Berita

Dengan Kaos Kaki, Urin Bisa Diubah Jadi Listrik

Isu energi selalu menjadi kekhawatiran banyak pihak. Pemanfaatan batubara dan minyak bumi untuk dijadikan bahan bakar serta pembangkit listrik dikritik masyarakat modern karena menciptakan polusi besar-besaran. Selain itu, batubara dan minyak bumi adalah sumber daya alam yang terbatas dan dapat habis. Upaya mencari sumber energi alternatif pun mulai gencar dilakukan. Ilmuwan mulai menciptakan sumber energi dari bahan-bahan yang sering kali dipandang sebelah mata sebagai sampah.

Dengan Kaos Kaki, Urin Bisa Diubah Jadi Listrik

Salah satunya adalah ‘urin’, suatu kata yang identik dengan kesan kotor, bahkan menjijikan. Sebagai sisa metabolisme tubuh manusia, urin tidak punya tujuan lain selain untuk dibuang. Namun, sekelompok peneliti dari University of the West England, Inggris, tengah mengembangkan kaos kaki untuk mengubah urin menjadi listrik.

Sebagian dari kita pasti mengernyitkan dahi. Mungkin pertanyaan yang muncul di benak kita adalah, “Kenapa harus kaos kaki? Apa kita harus berjalan di atas genangan urin dengan mengenakan kaos kaki tersebut untuk menciptakan listrik?”

Tidak, tentu saja. Kaos kaki ini tidak secara langsung mengubah urin menjadi listrik. Kaos kaki ini memiliki tabung-tabung silikon lembut yang melapisi tumit hingga pergelangan kaki untuk menampung urin pengguna. Ketika pengguna berjalan, urin akan terpompa melalui selang-selang mini menuju ke bagian pergelangan kaki pada kaos kaki. Disana, disiapkan wadah yang disebut microbial fuels cells (MFC).
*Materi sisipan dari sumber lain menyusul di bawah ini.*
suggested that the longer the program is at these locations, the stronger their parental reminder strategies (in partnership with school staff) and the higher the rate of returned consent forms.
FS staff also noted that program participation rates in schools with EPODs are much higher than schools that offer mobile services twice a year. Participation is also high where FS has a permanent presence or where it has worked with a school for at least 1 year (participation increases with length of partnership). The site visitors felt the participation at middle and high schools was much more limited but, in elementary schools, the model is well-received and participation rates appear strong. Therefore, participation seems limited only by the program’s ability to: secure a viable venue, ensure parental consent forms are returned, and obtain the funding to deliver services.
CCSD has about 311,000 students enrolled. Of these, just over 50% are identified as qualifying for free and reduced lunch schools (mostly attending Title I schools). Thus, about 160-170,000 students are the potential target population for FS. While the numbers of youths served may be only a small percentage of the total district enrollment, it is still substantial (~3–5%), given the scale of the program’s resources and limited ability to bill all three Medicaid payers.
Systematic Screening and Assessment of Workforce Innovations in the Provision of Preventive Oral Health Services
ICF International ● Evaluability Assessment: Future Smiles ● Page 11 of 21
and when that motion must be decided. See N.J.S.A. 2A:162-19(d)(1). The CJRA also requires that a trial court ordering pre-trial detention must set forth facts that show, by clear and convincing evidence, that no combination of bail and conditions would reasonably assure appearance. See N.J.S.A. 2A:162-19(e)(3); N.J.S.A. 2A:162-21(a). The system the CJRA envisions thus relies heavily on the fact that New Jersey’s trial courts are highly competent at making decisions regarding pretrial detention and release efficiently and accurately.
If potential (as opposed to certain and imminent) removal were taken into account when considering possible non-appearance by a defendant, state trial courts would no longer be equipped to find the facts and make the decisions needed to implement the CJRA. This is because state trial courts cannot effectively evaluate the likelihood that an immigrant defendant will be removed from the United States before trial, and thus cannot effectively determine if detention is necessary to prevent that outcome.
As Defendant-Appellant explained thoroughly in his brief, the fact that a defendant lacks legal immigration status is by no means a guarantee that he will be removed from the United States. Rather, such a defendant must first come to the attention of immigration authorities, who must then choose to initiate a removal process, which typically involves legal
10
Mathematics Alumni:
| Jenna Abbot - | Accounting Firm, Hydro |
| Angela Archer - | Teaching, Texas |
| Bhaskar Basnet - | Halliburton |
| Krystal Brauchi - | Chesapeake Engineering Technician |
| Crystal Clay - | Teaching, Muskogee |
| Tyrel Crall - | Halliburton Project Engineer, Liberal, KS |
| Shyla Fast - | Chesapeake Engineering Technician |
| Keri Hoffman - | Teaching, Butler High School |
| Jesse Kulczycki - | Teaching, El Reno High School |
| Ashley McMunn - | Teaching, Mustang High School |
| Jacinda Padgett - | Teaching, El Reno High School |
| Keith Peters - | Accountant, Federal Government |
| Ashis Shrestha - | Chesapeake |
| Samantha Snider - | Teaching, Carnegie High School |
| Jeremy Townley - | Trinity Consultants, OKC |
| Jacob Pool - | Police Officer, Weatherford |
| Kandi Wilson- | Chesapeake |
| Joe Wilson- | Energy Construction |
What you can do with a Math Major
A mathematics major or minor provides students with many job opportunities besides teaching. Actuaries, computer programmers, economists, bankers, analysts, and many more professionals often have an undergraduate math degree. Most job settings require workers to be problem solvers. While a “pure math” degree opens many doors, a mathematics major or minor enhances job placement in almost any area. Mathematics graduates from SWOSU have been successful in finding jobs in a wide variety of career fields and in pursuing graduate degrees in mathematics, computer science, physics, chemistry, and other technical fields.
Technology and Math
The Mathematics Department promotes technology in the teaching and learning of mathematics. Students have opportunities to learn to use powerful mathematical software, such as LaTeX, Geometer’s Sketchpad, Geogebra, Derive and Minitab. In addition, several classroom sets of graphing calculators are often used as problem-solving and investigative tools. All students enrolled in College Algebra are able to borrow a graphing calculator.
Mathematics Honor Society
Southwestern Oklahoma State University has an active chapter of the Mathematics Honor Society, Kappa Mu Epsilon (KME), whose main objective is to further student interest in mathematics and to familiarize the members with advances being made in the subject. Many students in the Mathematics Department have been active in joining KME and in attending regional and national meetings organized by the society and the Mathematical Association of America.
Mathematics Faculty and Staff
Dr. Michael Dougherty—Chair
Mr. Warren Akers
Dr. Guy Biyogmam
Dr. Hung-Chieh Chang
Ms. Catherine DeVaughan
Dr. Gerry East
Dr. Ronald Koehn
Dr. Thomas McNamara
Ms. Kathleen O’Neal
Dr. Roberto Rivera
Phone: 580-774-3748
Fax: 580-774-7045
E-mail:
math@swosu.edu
MFC berisi bakteri-bakteri yang mampu mengubah nutrien menjadi tenaga listrik. Bakteri-bakteri tersebut akan mencerna urin, dan menghasilkan listrik sebagai salah satu produk reaksi. Hasil percobaan sejauh ini memang belum begitu besar. Listrik yang dihasilkan mampu menjalankan sebuah pemancar sinyal nirkabel untuk mengirimkan pesan setiap dua menit.

Ioannis Ieropoulos, salah satu anggota tim peneliti, mengatakan bahwa teknologi ini ditujukan untuk skenario-skenario bertahan hidup, seperti untuk kebutuhan militer, misi luar angkasa, atau kegiatan outdoor lain seperti berkemah dimana tidak tersedia sumber energi listrik. Meskipun begitu, sumber energi semacam ini terbilang praktis untuk digunakan dalam kegiatan sehari-hari juga, bukan?